558 U.S. 310 (2010)
Firm: Gibson Dunn & Crutcher
Issue Area: Voting and Elections
"Gibson Dunn represented Citizens United in a landmark case challenging regulations of corporate political speech. The Court held that corporate political speech is not subject to spending limits or other reasonable forms of regulation, opening the door to unlimited corporate spending on U.S. elections. In its brief, Gibson Dunn argued that corporate speech is indistinguishable from the speech of individuals, and that allowing the extremely wealthy to spend vast amounts does not manipulate elections.

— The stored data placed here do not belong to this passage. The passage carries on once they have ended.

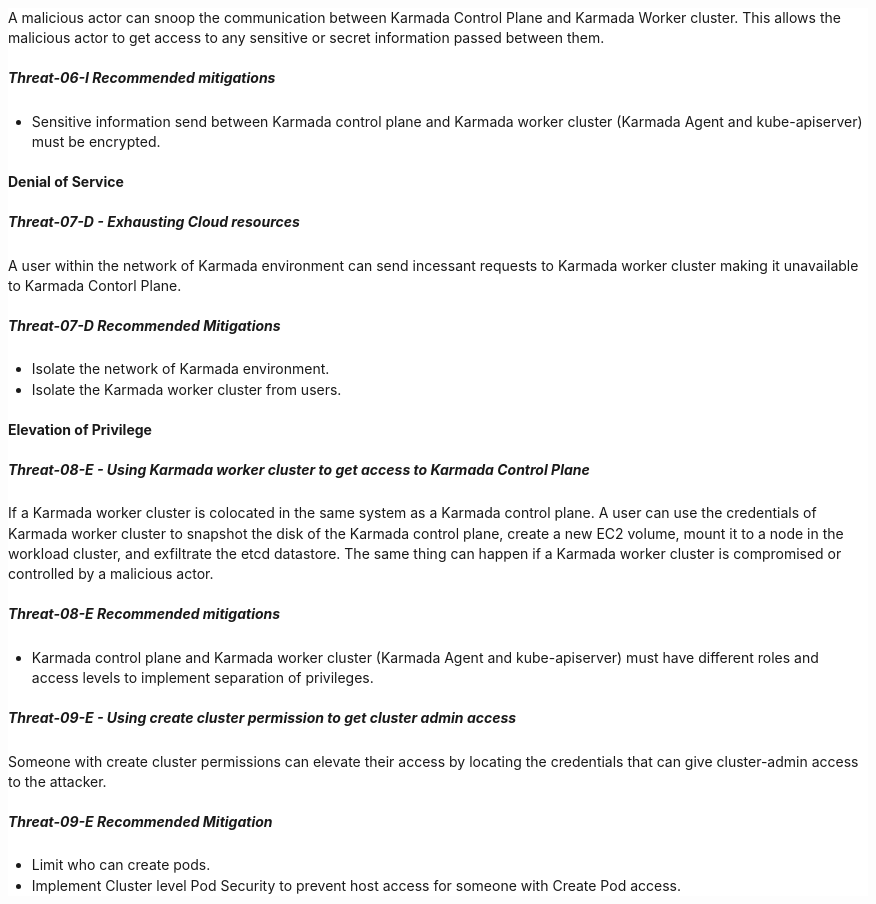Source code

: A malicious actor can snoop the communication between Karmada Control Plane and Karmada Worker cluster.
This allows the malicious actor to get access to any sensitive or secret information passed between them.

##### Threat-06-I Recommended mitigations

* Sensitive information send between Karmada control plane and Karmada worker cluster (Karmada Agent and kube-apiserver) must be encrypted.

#### Denial of Service

##### Threat-07-D - Exhausting Cloud resources

A user within the network of Karmada environment can send incessant requests to Karmada worker cluster making it unavailable to Karmada Contorl Plane.


##### Threat-07-D Recommended Mitigations

* Isolate the network of Karmada environment.
* Isolate the Karmada worker cluster from users.
#### Elevation of Privilege

##### Threat-08-E - Using Karmada worker cluster to get access to Karmada Control Plane

If a Karmada worker cluster is colocated in the same system as a Karmada control plane.
A user can use the credentials of Karmada worker cluster to snapshot the disk 
of the Karmada control plane, create a new EC2 volume, mount it to a node in the workload 
cluster, and exfiltrate the etcd datastore. The same thing can happen if a Karmada worker cluster
is compromised or controlled by a malicious actor.

##### Threat-08-E Recommended mitigations

* Karmada control plane and Karmada worker cluster (Karmada Agent and kube-apiserver) must have different roles and access levels to implement separation of privileges.


##### Threat-09-E - Using create cluster permission to get cluster admin access

Someone with create cluster permissions can elevate their access by locating the
credentials that can give cluster-admin access to the attacker.

##### Threat-09-E Recommended Mitigation

* Limit who can create pods.
* Implement Cluster level Pod Security to prevent host access for someone with
  Create Pod access.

"[The earlier Supreme Court case of] Austin was wrongly decided and should be overruled. Austin’s assertion that the government has a compelling interest in forestalling 'corrosive and distorting effects of immense aggregations of wealth that are accumulated with the help of the corporate form and that have little or no correlation to the public’s support for the corporation’s political ideas' (494 U.S. at 660) is sharply at odds with the more venerated principle, articulated in Buckley and recently reaffirmed in Davis v. FEC, 128 S.Ct. 2759, 2773 (2008), that “[t]he First Amendment’s protection against governmental abridgment of free expression cannot properly be made to depend on a person’s financial ability to engage in public discussion.” Buckley, 424 U.S. at 49. Nor can it be reconciled with Bellotti’s recognition that political speech is no less valuable “because the speech comes from a corporation rather than an individual.” 435 U.S. at 776-77."